I sure don't update this blog very often. So, let's see...
Since I've posted last:
John has replaced fear.incarnate.net, our long-standing webserver,
with a new box. This one has 750gig mirrored disks, whereas the old
one was constantly running out of space. Of course, since they're
John's disks, one of them died already. (Vendetta's DB server's hot
spare disk was DOA, and fear's two mirrored disks have died at the
same time in the past, and then there was the Micropolis disk
debacle.. in short, John has the worst luck with hard disks)
Apparently the warranty on them is good until 2012, so that's good.
Nanoblogger has been upgraded, and as a result my site got a little
facelift. Woo. It's.. uglier, I think.
I found out that my wife's coworker Jen's husband
Damon works at CarSpot.com,
where
Nick Purvis worked until
recently. I think Nick was a cofounder. Jen and Damon live right
down the street from us; the first time I met them was at their
wedding. Small world, I guess.
I also want to point out, belatedly, that I made it to 26th on the
ICFP 2007
contest, and with Ray's help our combined Guild Software effort
made it to 22nd. I didn't get to spend much time at all on this
contest as I was busy that weekend, but I'm pleased with how well we
did given the effort. (A sort of post-mortem is
here).
Speaking of programming contests, Damon's site reminded me of
Project Euler. It's pretty fun,
highly recommended. (see
my
profile - but you must be logged in for that).

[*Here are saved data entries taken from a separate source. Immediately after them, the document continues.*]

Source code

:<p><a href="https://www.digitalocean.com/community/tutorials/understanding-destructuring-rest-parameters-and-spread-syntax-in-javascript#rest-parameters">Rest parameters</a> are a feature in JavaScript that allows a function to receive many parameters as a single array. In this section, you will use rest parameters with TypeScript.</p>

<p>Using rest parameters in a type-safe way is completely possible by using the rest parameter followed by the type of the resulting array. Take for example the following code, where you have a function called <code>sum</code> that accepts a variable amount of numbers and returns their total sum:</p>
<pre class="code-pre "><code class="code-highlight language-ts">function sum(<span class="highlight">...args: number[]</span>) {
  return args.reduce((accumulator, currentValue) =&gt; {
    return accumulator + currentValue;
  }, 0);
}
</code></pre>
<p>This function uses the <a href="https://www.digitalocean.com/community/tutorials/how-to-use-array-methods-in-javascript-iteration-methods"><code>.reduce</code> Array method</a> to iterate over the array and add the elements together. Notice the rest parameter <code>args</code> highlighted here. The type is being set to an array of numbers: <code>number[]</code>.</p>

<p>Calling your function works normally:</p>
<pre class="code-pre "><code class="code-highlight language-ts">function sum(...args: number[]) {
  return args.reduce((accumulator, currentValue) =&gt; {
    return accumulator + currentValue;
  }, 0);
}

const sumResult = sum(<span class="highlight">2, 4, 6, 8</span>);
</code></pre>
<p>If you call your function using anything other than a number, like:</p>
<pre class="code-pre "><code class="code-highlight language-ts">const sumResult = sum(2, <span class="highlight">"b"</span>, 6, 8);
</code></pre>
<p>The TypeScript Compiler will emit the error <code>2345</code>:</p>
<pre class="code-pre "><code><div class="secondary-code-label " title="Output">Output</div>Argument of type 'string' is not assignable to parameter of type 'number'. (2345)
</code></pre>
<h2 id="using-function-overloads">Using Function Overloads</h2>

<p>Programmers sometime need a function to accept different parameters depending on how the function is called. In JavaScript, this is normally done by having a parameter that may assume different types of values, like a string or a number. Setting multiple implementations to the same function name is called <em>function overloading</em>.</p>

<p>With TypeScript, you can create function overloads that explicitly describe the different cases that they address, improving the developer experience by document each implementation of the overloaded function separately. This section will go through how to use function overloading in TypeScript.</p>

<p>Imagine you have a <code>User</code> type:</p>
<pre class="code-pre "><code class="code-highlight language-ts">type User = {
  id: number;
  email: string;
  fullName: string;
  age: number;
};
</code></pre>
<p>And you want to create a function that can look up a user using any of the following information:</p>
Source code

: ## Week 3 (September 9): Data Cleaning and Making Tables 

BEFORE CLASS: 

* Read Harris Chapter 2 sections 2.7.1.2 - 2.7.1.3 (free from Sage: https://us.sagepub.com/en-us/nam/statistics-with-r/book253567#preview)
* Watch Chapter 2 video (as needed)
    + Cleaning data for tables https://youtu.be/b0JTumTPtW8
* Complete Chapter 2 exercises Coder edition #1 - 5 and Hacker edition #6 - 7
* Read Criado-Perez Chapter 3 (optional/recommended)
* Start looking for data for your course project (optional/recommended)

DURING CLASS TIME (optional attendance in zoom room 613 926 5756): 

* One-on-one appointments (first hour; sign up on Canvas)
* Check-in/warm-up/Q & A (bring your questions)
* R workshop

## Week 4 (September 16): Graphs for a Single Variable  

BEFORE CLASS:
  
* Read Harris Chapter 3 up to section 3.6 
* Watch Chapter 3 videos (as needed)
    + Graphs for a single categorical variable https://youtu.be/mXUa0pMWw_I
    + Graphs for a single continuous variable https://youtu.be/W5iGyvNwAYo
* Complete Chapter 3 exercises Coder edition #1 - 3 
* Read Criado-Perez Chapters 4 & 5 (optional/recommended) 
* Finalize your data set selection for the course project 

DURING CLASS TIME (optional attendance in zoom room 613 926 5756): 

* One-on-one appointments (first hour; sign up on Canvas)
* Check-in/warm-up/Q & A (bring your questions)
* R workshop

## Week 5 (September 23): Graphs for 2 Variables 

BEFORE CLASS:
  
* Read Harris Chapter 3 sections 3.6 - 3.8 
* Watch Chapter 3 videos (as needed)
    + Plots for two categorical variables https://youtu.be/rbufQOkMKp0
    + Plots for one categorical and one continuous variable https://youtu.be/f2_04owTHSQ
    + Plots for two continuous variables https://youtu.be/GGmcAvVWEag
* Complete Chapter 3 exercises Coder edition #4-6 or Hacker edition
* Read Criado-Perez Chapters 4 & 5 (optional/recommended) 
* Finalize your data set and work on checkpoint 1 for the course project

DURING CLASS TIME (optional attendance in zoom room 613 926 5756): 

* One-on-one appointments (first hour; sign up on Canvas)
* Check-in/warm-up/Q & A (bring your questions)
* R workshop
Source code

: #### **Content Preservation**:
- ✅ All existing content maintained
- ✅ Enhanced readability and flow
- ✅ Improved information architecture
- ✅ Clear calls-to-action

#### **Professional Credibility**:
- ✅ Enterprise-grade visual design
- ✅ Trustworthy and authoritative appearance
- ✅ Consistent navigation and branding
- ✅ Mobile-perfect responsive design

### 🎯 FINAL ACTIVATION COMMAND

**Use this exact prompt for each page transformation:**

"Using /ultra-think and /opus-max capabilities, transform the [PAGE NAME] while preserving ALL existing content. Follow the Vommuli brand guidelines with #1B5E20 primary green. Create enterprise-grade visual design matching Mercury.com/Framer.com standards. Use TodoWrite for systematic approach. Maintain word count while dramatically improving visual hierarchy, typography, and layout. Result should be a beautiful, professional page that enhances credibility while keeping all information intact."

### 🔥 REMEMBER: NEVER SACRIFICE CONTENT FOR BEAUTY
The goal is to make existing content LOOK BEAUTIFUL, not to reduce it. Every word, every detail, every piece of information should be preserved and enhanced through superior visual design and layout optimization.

I was also in the ~200s ranking (nothing to write home about) on the
Netflix Prize back in March but
I've fallen even lower (607 as of this writing - now that's
embarassing) since then. I used a maximum-likelihood singular value
decomposition approach except with a conjugate gradient optimizer
(L-BFGS, to be specific, a quasi-Newton method), which is a hell of a
lot more efficient than any gradient descent method with learning
rates that a lot of other people are using. But I didn't devote all
that much CPU time to it, and I need to do a fair amount of
preprocessing of the data to be more competitive. Seems a lot of
people are getting a handle on this very interesting problem.
The Netflix challenge been very educational for me as I've been able
to put a lot of stuff I learned from
David
MacKay's excellent book into context. If I come back to the
problem I'll probably try Hamiltonian Monte Carlo or Gibbs sampling in
order to get more than one sample to marginalize over.
Also, watch for the IOCCC 2006 results announcement in November...
If one of the two people who actually read this blog would like
elaboration on any topic I would be happy to oblige.